While science played a vital role in generating data on this landmark project, the paper illustrates that science is only an initial phase in creating a desired conservation result.
“We chose this project as a case study to show that science alone cannot achieve real world outcomes and that conservation is the provenance of the people,” said Berger. “The Path of the Pronghorn migration, in terms of ecological, historical, and cultural relevance, is a distinctly American treasure. As scientists there at the beginning, we had to illustrate that significance and get that message to the American public.”
The scientists were initially faced with a lack of recognition for migrations and their importance. In response, they sought out an understanding of Wyoming’s demographic, social, and ecological make-up, and then built local and broader public consciousness around the migration issue. They met with energy companies and elected officials (including then-Governor of Wyoming, Dave Freudenthal), engaged the media and published opinion pieces in national outlets, mobilized the conservation community, and conducted presentations and workshops for municipalities, businesses, non-governmental organizations, and local, state and federal agency officials.
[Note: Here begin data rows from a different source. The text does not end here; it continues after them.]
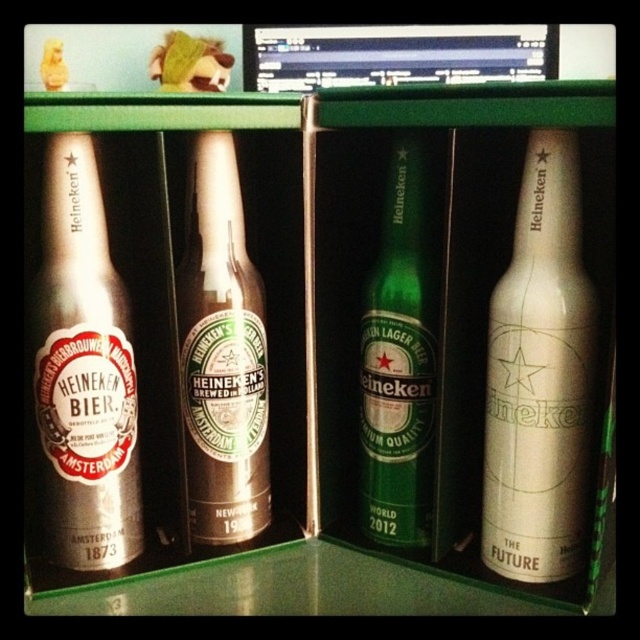
Question: Does green glass bottle at center have a smaller size compared to black glossy monitor at upper center?

Choices:
 (A) yes
 (B) no

Answer: (B)

Question: Estimate the real-world distances between objects in this image. Which object is closer to the metallic silver bottle at right?

Choices:
 (A) black glossy monitor at upper center
 (B) brushed metal heineken bottle at left
 (C) brown glass bottle at center

Answer: (C)

Question: Among these objects, which one is nearest to the camera?

Choices:
 (A) black glossy monitor at upper center
 (B) brushed metal heineken bottle at left
 (C) green glass bottle at center

Answer: (B)

Question: Can you confirm if metallic silver bottle at right is positioned below brushed metal heineken bottle at left?

Choices:
 (A) no
 (B) yes

Answer: (B)

Question: Can you confirm if brushed metal heineken bottle at left is smaller than green glass bottle at center?

Choices:
 (A) yes
 (B) no

Answer: (B)

Question: Which of the following is the closest to the observer?

Choices:
 (A) brushed metal heineken bottle at left
 (B) black glossy monitor at upper center

Answer: (A)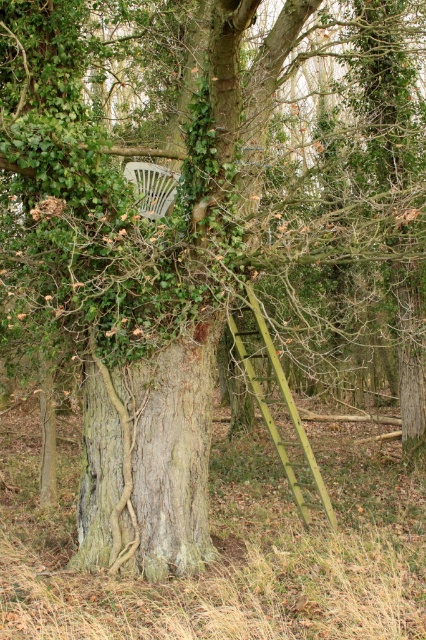
Question: Considering the relative positions of smooth bark tree trunk at center and white plastic chair at center in the image provided, where is smooth bark tree trunk at center located with respect to white plastic chair at center?

Choices:
 (A) below
 (B) above

Answer: (A)

Question: Does smooth bark tree trunk at center have a lesser width compared to white plastic chair at center?

Choices:
 (A) yes
 (B) no

Answer: (B)

Question: Is smooth bark tree trunk at center smaller than white plastic chair at center?

Choices:
 (A) yes
 (B) no

Answer: (B)

Question: Which object is farther from the camera taking this photo?

Choices:
 (A) white plastic chair at center
 (B) smooth bark tree trunk at center

Answer: (A)

Question: Which point is closer to the camera?

Choices:
 (A) (158, 216)
 (B) (204, 412)

Answer: (B)

Question: Which point is farther to the camera?

Choices:
 (A) smooth bark tree trunk at center
 (B) white plastic chair at center

Answer: (B)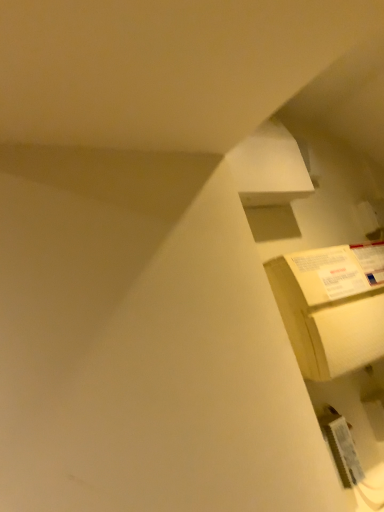
The image size is (384, 512). Describe the element at coordinates (332, 306) in the screenshot. I see `white cardboard toilet paper at lower right` at that location.

What is the approximate width of white cardboard toilet paper at lower right?

white cardboard toilet paper at lower right is 15.84 centimeters in width.

I want to click on white cardboard toilet paper at lower right, so click(332, 306).

This screenshot has width=384, height=512. In order to click on white cardboard toilet paper at lower right in this screenshot , I will do `click(332, 306)`.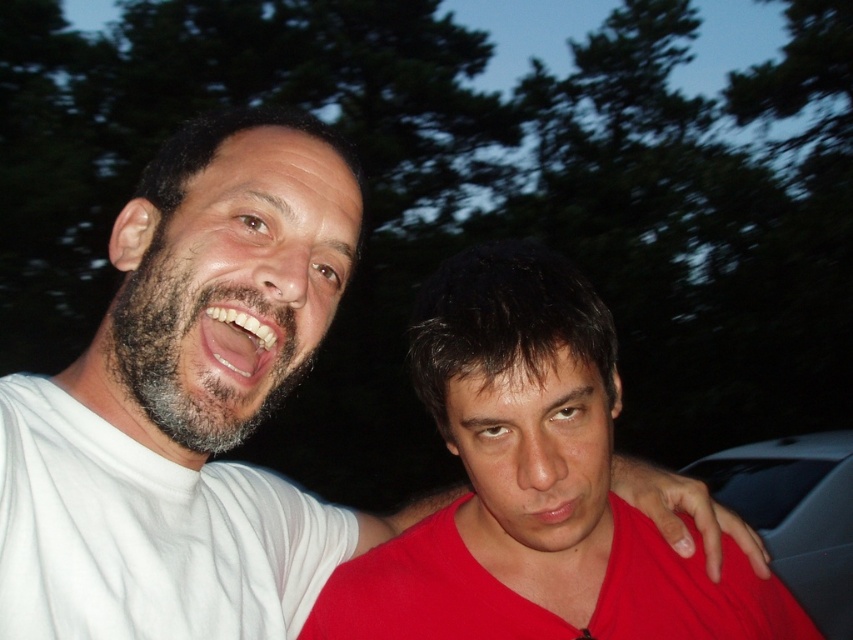
You are a photographer setting up a tripod to capture the two subjects in the image. The matte red shirt at center and the dark gray metallic car at right are both in your frame. Based on their heights, which object should you adjust your tripod height to focus on first to ensure it is in proper focus?

The matte red shirt at center is shorter than the dark gray metallic car at right, so you should adjust the tripod height to focus on the matte red shirt at center first to ensure it is in proper focus.

You are a photographer trying to capture a photo of both the matte red shirt at center and the dark gray metallic car at right. Since you want both subjects to be clearly visible, which object should you focus on first to ensure proper focus, considering their sizes?

The matte red shirt at center has a lesser width compared to the dark gray metallic car at right, so you should focus on the dark gray metallic car at right first because it is larger and will require more precise focusing to ensure clarity.

You are holding a camera and want to take a photo of the matte red shirt at center. The camera has a minimum focusing distance of 30 inches. Can you take a clear photo without moving closer?

A: The matte red shirt at center and camera are 28.46 inches apart, which is less than the minimum focusing distance of 30 inches. Therefore, you cannot take a clear photo without moving further away.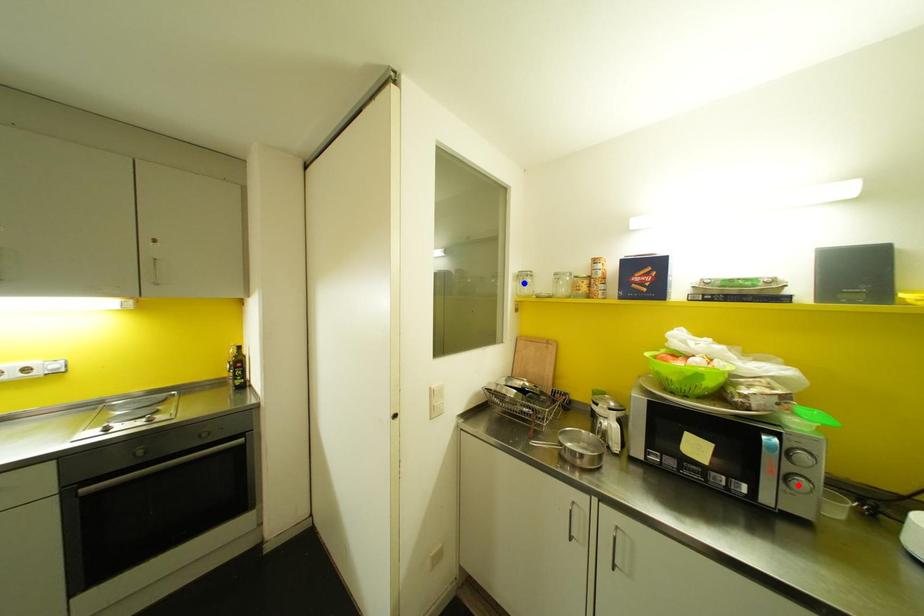
Question: Which of the two points in the image is closer to the camera?

Choices:
 (A) Blue point is closer.
 (B) Red point is closer.

Answer: (B)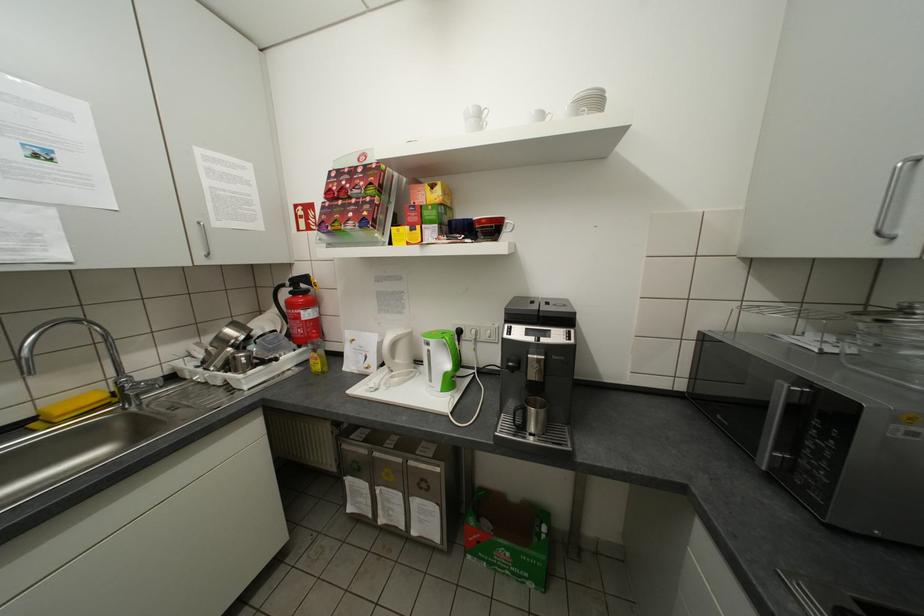
What do you see at coordinates (453, 350) in the screenshot? I see `the green kettle handle` at bounding box center [453, 350].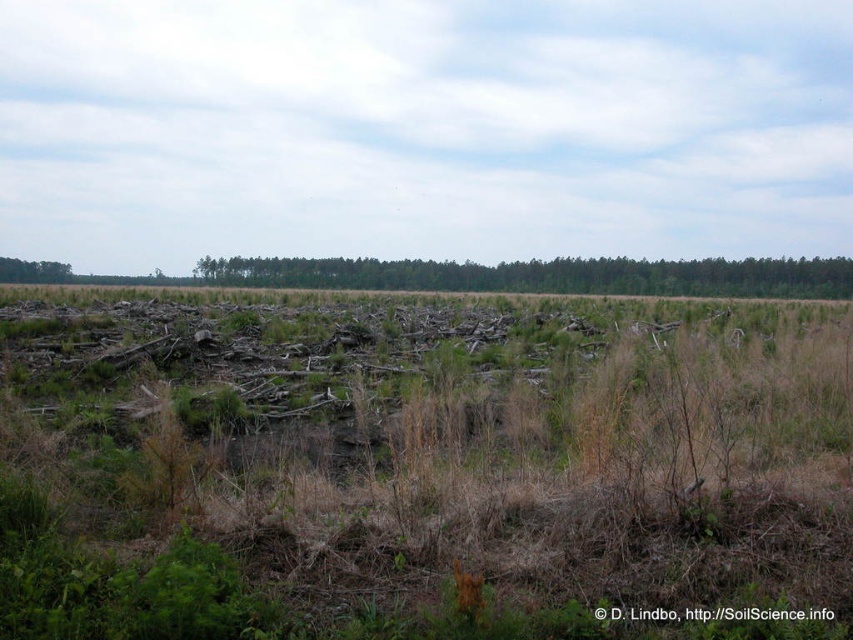
You are standing at the point with coordinates 0.5, 0.5 in the image. You want to reach the green leafy trees at center. In which direction should you move?

You should move towards the northwest direction to reach the green leafy trees at center located at point [544,275] from your current position at [426,320].

You are standing in the disturbed area of the landscape and want to reach the green leafy tree at upper left. Which direction should you move relative to the green leafy trees at center?

Since the green leafy trees at center are in front of the green leafy tree at upper left, you should move behind the green leafy trees at center to reach the green leafy tree at upper left.

You are a hiker trying to navigate through the landscape. You see the green leafy trees at center and the green leafy tree at upper left. Which one is lower in the image?

The green leafy trees at center is located below the green leafy tree at upper left, so the green leafy trees at center is lower in the image.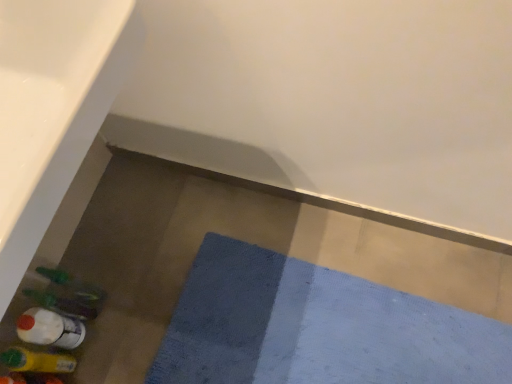
This screenshot has width=512, height=384. In order to click on vacant area that lies to the right of translucent plastic bottle at lower left, which ranks as the 3th bottle in top-to-bottom order in this screenshot , I will do `click(116, 341)`.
The paper notes that “activism, science, trust and engagement at levels involving very basic cultural values were all important ingredients in building support for POP.” These efforts, “required those involved to move away from science and become part-time information brokers and part-time conservation advocates.”
Berger said, “Not all audiences were immediately receptive, but ultimately trust was built between the scientists and the public who began to recognize the global, biological, historical and economical significance of the migration as an icon of the American West.”
While the paper notes that no blueprint achieves conservation outcomes in all cases, the POP case study revealed several key elements that contributed to success. These included:
1) the development of ecological insights and publications to frame issues and establish credibility;
2) a collaboration between WCS and the National Park Service that enabled opportunities and access to other agencies and NGOs;
3) support from energy producers that facilitated meetings with elected officials; and
4) targeted communications and outreach, and engaging county commissioners, ranchers, local and national NGOs, politicians and state and federal agencies.
Berger and Cain also note that a “thick skin” and calm demeanor are invaluable assets and that while science was a critical part of the discovery and ultimate designation of the POP, “human dimensions played a larger role.”